Der Todestag von Pier Paolo Pasolini jährt sich heuer zum 25. Mal. Obwohl ich bestrebt bin, sozusagen bevor es auch für mich zu spät ist, noch geschwind ein paar Bildungslücken zu schließen, habe ich mir gesagt: Pasolini-Filme schaue ich mir in diesem Leben wohl doch nicht mehr an. Ich weiß nicht, wann das genau begonnen hat, aber es ist dahin gekommen, dass ich Filme meide, bei denen ich mit angespannten Schultern und eingezogenem Hals dasitzen müsste. Ich habe aufgehört, mir vorzusagen, dass das, was ich sehe, "nur ein Film" sei. Das ist es nämlich höchstwahrscheinlich gerade eben nicht. Aber wie immer dem sein mag, ich habe den Verdacht, dass ich selbst, wenn es ein Alter dafür gäbe, nun im Komödienalter angekommen bin.

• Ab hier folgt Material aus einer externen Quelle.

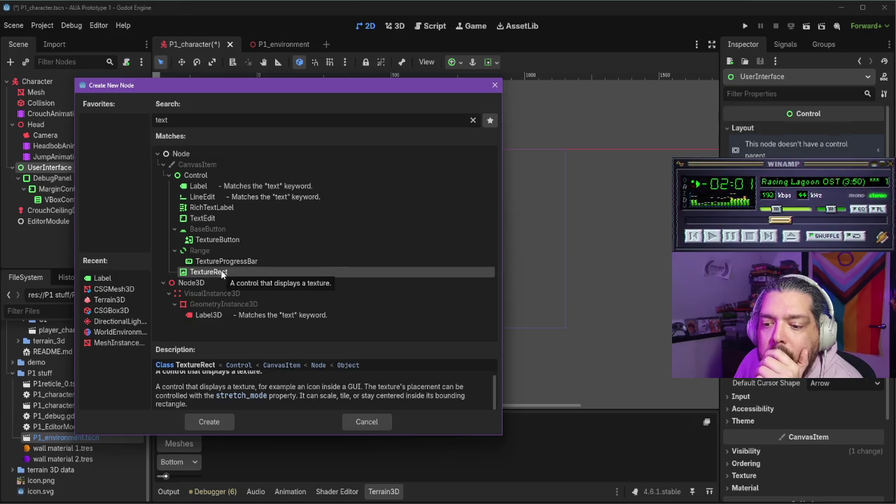
{"action": "scroll", "coordinate": [261, 397], "scroll_direction": "up", "scroll_amount": 1}
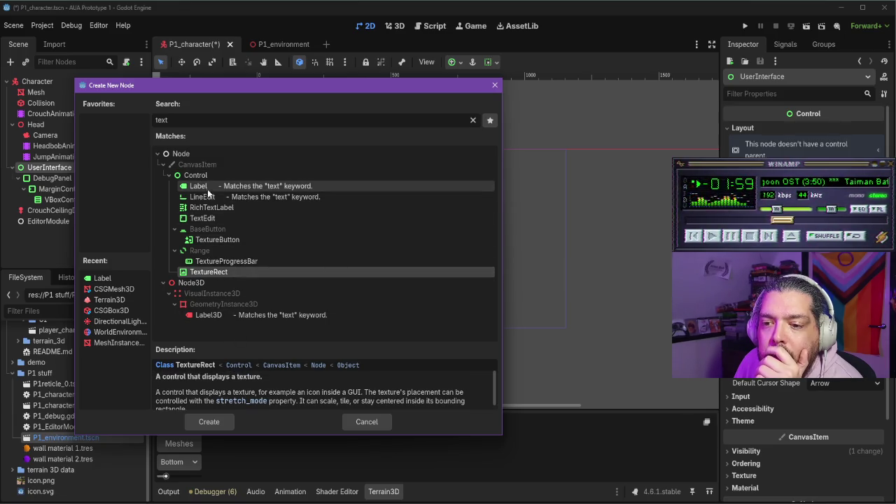
{"action": "left_click", "coordinate": [208, 217]}
{"action": "left_click", "coordinate": [208, 210]}
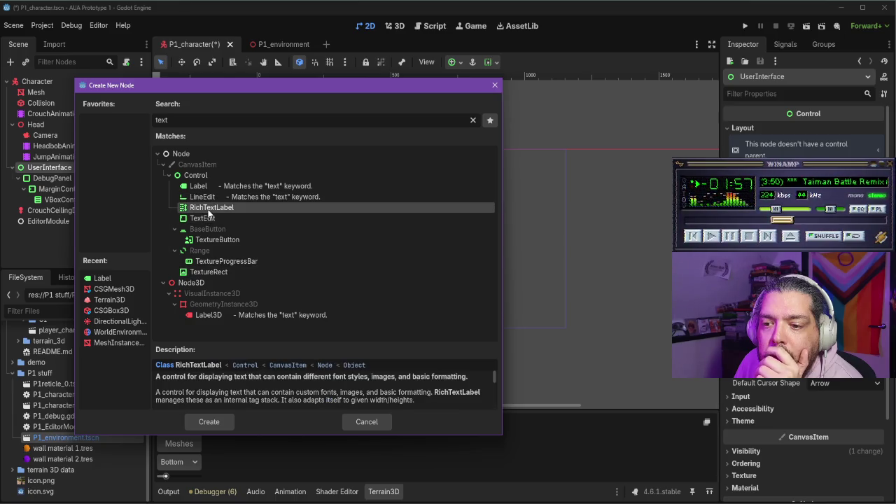
{"action": "left_click", "coordinate": [223, 423]}
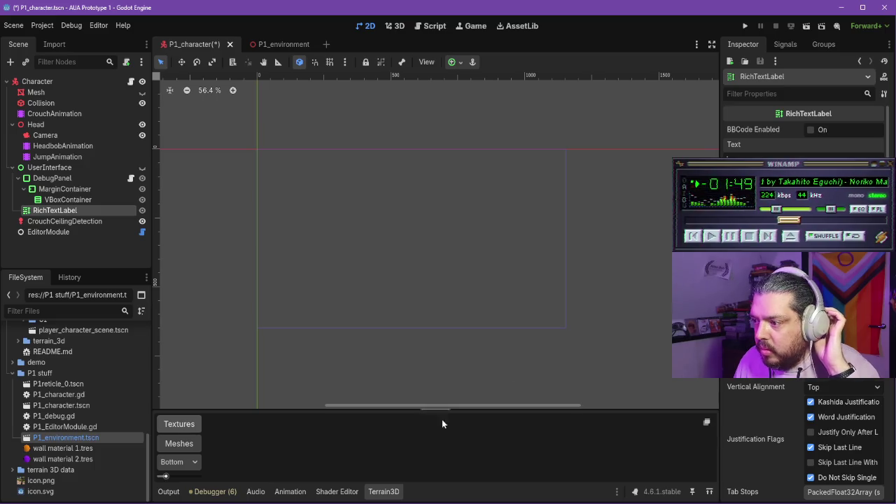
{"action": "key", "text": "alt+Tab"}
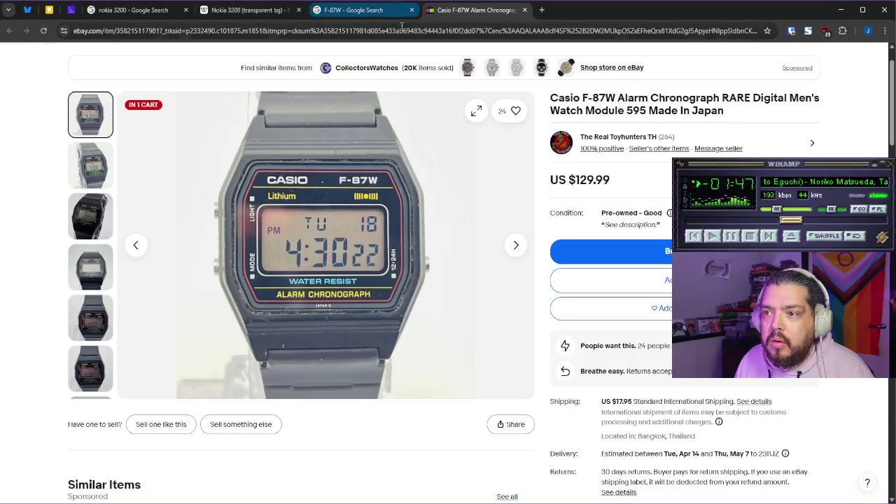
- Search Google for 'godot text label' in a new tab and skim the Label docs result
{"action": "left_click", "coordinate": [542, 9]}
{"action": "type", "text": "godot text label"}
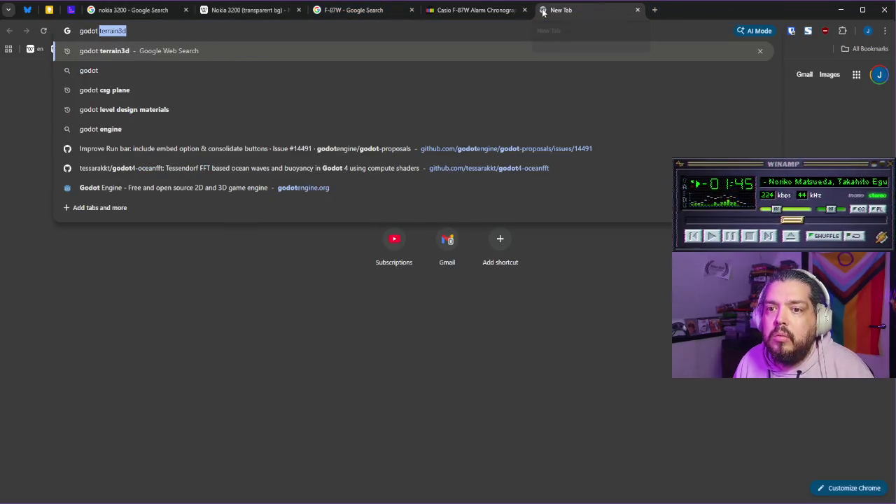
{"action": "key", "text": "Return"}
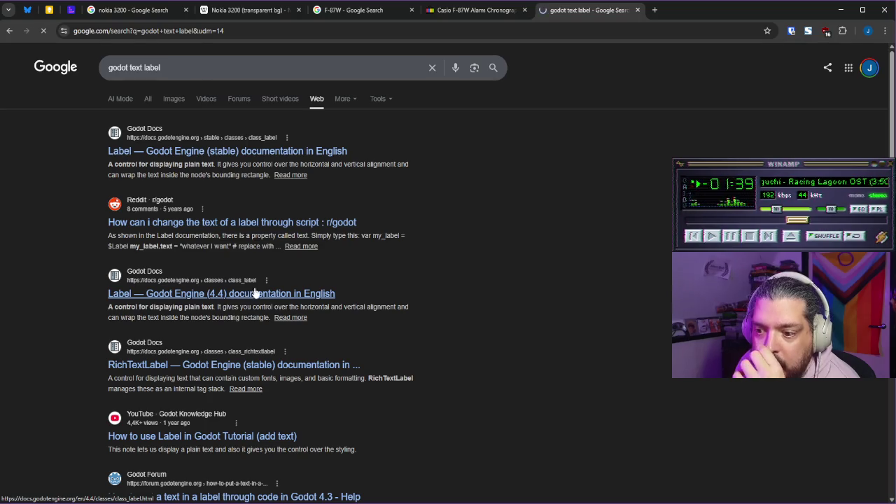
{"action": "scroll", "coordinate": [498, 203], "scroll_direction": "down", "scroll_amount": 2}
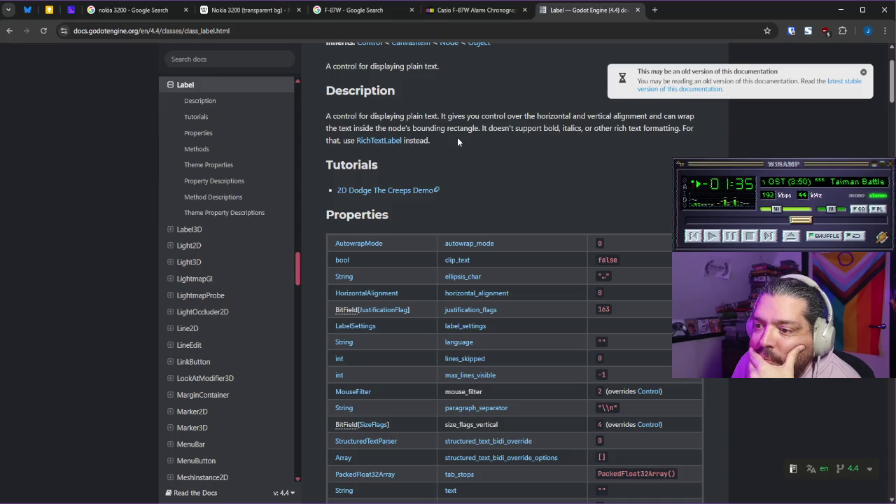
{"action": "scroll", "coordinate": [458, 142], "scroll_direction": "down", "scroll_amount": 3}
{"action": "scroll", "coordinate": [392, 140], "scroll_direction": "up", "scroll_amount": 2}
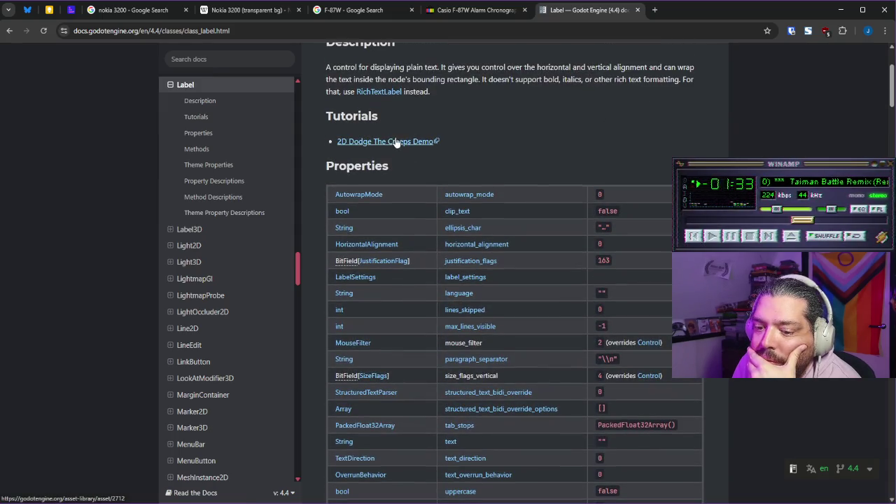
{"action": "scroll", "coordinate": [396, 143], "scroll_direction": "down", "scroll_amount": 15}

Als ich jung war, meinte ich, ich müsste alles ertragen. Unnachgiebig schaute ich mir in vielen Filmen Gewalttätigkeiten an und unterhielt mich danach auf der "Kunstwerkebene" darüber. Das ist mir zu anstrengend geworden. Mir scheint, dass das Älterwerden nicht nur mehr Falten bringt, sondern auch Veränderungen und Wachstum anderer Art. Bei mir hat vielleicht die Empathie zugenommen. Oder es hat einfach nur die Bereitschaft und die Fähigkeit nachgelassen, mir unerträgliche Dinge anzuschauen. Früher wollte ich die Augen vor den dunklen Ecken der Welt nicht verschließen. Jetzt genügt es mir, darüber zu lesen. Den "Joker" schaue ich mir also nicht an, Kritiken genügen.

Ohne die Absicht zu haben, hörte ich auf, ins Kino zu gehen. Der Zufall führte mich dann vor ein paar Jahren in "The Best Exotic Marigold Hotel". Mit dieser Komödie eroberte ich das Kino für mich zurück. Einsichten in das Wesen des Menschen, der wahrscheinlich weniger böse als ungeschickt, vielleicht schlitzohrig und oft unbedacht ist, bringen mich zum Lachen, Ausatmen und Entspannen.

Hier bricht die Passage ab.